Plus facile pour les hommes

Le conjoint de Camille Ingels-Fortier s’est aussi fait dire qu’il changerait d’idée plus tard, mais sûrement moins souvent que les femmes, concède-t-il.

Claire Legendre considère qu’il est bien plus aisé pour les hommes de refuser ouvertement la paternité. « Ils ont la possibilité de se réaliser hors du domaine domestique plus facilement, et ce, dans presque tous les milieux sociaux. Leur domaine d’action n’est pas réduit à la parentalité. Qu’un homme se réalise à travers son métier et ses passions, c’est tout à fait normal! »

De plus, les femmes sont souvent valorisées par le fait qu’elles aient une belle famille, une belle progéniture, ajoute l’autrice. « Et on leur pose presque systématiquement des questions sur leurs enfants, illustre-t-elle. Pas certain que ce soit autant le cas pour les hommes. »

« La société attend encore aujourd’hui de la majorité des femmes en relation hétérosexuelle qu’elles « se fondent » derrière les besoins de leur conjoint… et ceux de leurs enfants.  »

Dans son essai Sorcières : la puissance invaincue des femmes, la journaliste suisse Mona Chollet aborde de front l’indépendance des femmes et, citant Pam Grossman, l’idée d’un archétype féminin souverain qui « ne se laisse pas définir par quelqu’un d’autre ». Selon son analyse, la société attend encore aujourd’hui de la majorité des femmes en relation hétérosexuelle qu’elles « se fondent » derrière les besoins de leur conjoint… et ceux de leurs enfants. L’essayiste revendique alors une autonomie radicale, qui « ne signifie pas l’absence de liens, mais la possibilité de nouer des liens qui respectent notre intégrité, notre libre arbitre, qui favorisent notre épanouissement au lieu de l’entraver, et cela, quel que soit notre mode de vie, seule ou en couple, avec ou sans enfants ».

Le début d’une réflexion

Remettre en question la fibre maternelle et le désir de procréation relève encore du tabou en 2021. Pourquoi les réactions sont-elles aussi nombreuses lorsqu’une femme assume le fait que la maternité ne fait pas partie de ses plans? C’est essentiellement un réflexe de survie, selon l’hypothèse de Claire Legendre. « Il y a quelque chose qui fait peur dans le fait de s’imaginer qu’on va disparaître et qu’on ne va pas laisser de trace. C’est rassurant d’assurer la pérennité de l’espèce, et c’est donc subversif de remettre ça en question. »

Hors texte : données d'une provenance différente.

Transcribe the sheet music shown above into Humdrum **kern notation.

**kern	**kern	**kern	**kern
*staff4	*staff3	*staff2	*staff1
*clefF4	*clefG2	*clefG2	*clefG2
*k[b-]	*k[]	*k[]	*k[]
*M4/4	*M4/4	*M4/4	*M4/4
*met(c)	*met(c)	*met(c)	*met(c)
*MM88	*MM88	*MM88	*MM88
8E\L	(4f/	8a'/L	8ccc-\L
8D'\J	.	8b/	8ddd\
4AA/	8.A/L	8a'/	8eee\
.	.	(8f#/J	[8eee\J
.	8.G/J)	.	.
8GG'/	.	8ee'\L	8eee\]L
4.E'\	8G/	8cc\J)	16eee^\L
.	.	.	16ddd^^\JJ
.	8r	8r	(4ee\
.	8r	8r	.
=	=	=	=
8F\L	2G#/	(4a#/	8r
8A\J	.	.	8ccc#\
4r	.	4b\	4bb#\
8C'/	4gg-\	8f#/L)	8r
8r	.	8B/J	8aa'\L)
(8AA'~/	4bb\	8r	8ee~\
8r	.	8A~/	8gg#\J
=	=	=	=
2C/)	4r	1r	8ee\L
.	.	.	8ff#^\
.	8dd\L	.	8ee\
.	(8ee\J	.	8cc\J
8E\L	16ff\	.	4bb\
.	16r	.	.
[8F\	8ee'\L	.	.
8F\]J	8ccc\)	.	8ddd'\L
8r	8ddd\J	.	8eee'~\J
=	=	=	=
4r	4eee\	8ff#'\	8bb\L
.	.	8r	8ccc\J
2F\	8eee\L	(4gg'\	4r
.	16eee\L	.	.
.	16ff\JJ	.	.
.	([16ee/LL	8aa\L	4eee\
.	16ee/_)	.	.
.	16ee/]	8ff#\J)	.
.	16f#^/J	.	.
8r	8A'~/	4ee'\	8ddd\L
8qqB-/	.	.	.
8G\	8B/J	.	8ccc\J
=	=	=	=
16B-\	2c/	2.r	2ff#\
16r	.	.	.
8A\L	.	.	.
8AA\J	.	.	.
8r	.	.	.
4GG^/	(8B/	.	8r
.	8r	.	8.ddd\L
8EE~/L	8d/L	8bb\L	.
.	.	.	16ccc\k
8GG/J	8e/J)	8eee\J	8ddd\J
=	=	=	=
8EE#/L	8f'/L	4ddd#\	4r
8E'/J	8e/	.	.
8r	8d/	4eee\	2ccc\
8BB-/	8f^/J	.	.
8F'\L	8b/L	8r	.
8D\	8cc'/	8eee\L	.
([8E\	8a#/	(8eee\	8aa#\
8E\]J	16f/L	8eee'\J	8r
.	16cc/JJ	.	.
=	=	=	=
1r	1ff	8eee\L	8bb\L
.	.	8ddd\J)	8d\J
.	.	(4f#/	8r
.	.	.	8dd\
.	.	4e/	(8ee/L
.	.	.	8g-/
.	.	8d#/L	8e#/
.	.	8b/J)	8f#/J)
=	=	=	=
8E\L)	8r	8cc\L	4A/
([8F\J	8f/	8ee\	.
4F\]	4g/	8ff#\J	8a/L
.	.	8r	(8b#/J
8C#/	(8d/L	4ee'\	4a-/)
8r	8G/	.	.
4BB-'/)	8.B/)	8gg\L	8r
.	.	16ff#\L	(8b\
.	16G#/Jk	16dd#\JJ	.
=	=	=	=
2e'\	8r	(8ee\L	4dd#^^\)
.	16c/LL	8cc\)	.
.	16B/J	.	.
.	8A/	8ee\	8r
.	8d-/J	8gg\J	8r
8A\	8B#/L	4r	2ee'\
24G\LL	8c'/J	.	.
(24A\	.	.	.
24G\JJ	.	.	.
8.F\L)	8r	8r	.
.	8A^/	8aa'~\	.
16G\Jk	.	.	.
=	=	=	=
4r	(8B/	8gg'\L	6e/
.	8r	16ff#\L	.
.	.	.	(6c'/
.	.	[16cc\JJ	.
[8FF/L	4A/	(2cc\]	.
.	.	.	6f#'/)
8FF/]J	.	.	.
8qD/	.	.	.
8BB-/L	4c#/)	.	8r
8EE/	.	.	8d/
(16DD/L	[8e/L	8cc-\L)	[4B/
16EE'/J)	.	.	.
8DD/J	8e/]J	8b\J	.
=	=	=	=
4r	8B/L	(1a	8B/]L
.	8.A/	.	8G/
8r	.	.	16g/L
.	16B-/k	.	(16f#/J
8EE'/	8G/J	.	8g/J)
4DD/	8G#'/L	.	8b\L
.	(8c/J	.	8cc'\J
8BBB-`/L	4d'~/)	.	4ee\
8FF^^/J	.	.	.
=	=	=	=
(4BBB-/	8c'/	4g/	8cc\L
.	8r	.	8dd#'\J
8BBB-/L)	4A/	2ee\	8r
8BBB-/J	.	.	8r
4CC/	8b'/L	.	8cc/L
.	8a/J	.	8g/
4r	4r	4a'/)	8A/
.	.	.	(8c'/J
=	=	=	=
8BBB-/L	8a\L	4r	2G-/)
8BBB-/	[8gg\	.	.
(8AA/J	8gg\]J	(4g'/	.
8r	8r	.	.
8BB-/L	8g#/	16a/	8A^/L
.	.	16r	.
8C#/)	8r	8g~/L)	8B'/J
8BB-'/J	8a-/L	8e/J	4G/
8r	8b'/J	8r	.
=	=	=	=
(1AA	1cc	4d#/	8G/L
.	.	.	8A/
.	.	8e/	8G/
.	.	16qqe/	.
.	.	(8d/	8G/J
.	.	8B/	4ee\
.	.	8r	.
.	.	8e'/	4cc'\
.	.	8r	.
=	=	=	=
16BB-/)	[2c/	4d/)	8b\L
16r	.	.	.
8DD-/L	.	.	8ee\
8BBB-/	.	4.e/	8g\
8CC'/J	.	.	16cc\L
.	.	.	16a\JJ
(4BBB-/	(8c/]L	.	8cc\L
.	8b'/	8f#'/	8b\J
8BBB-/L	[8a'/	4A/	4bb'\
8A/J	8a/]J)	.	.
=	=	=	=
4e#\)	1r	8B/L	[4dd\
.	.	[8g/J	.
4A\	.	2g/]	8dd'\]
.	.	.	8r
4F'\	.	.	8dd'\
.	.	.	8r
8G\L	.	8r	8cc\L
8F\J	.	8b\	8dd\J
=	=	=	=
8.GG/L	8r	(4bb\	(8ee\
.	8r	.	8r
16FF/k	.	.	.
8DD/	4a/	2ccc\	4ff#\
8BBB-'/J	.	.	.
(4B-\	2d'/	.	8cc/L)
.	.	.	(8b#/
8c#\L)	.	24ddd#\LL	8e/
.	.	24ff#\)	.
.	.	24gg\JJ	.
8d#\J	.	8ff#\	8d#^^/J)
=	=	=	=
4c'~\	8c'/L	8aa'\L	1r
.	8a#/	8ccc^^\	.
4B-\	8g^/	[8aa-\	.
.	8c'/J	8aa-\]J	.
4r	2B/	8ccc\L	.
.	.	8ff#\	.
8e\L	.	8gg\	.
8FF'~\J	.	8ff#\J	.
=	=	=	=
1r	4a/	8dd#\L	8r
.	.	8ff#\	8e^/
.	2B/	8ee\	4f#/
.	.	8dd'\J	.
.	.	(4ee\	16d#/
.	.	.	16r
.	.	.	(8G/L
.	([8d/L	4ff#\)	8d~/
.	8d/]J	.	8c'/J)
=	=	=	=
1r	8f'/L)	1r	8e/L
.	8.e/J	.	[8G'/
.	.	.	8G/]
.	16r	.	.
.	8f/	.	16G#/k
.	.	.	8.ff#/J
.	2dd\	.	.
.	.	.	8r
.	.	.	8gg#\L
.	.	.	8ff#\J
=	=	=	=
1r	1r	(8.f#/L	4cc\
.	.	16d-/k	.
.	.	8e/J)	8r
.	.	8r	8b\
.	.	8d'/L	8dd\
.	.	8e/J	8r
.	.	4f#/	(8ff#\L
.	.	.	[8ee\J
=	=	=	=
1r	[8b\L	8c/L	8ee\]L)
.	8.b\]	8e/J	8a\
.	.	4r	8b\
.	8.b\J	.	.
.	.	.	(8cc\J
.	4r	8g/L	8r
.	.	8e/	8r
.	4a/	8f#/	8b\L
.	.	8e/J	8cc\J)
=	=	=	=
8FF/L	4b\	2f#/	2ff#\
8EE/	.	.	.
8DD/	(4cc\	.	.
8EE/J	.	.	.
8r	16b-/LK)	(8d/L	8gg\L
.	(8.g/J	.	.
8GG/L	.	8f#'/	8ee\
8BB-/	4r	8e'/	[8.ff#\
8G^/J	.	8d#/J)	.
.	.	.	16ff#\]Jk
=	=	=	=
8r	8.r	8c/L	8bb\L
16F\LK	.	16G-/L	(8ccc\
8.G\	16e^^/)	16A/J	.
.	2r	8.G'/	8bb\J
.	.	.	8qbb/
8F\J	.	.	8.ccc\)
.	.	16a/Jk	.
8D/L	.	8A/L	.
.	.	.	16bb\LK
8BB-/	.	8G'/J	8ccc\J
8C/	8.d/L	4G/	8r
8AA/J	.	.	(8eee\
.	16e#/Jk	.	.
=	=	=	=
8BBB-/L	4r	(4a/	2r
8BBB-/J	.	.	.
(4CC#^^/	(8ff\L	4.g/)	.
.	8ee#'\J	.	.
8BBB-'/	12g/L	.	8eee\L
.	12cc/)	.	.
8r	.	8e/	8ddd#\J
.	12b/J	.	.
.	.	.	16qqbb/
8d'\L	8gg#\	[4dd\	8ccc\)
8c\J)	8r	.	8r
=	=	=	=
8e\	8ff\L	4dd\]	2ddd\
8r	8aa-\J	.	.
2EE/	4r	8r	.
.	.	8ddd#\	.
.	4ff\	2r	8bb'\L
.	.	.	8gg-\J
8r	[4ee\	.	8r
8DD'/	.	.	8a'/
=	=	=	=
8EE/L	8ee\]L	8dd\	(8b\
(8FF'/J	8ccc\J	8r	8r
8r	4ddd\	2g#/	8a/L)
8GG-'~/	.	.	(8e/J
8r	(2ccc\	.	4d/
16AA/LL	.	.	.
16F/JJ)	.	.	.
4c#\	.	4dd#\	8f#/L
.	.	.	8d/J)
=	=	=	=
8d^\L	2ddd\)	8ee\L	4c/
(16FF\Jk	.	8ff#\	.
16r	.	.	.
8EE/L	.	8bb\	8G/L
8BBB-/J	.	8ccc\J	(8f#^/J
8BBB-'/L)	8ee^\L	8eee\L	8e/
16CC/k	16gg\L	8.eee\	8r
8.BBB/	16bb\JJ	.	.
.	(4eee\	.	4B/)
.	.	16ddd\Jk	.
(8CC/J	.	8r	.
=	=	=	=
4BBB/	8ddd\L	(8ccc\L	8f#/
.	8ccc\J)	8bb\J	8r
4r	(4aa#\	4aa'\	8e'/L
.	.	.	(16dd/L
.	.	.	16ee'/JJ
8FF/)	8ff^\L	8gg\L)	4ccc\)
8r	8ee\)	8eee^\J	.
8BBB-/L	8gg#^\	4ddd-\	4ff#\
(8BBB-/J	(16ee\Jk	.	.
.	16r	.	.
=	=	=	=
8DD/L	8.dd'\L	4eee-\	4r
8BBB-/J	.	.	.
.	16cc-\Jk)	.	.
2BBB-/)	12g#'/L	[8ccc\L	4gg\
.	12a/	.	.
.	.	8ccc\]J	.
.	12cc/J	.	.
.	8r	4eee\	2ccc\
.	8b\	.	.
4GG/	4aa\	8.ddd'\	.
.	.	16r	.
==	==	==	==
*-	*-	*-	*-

Optimiste, elle perçoit un élan féministe fort depuis quelques années et espère que les nullipares en bénéficieront aussi. Après la parution de Nullipares, elle a reçu beaucoup de commentaires enthousiastes de la part de jeunes femmes qui, comme Camille, assument vaillamment le fait qu’avoir des enfants n’est pas le but de leur vie.

Outre le droit inconditionnel de ne jamais enfanter, Claire Legendre et Camille Ingels-Fortier évoquent aussi celui de douter, de s’affranchir des attentes sociales, et ainsi de faire de la maternité un choix de vie, et non plus une pression collective exercée sur les femmes.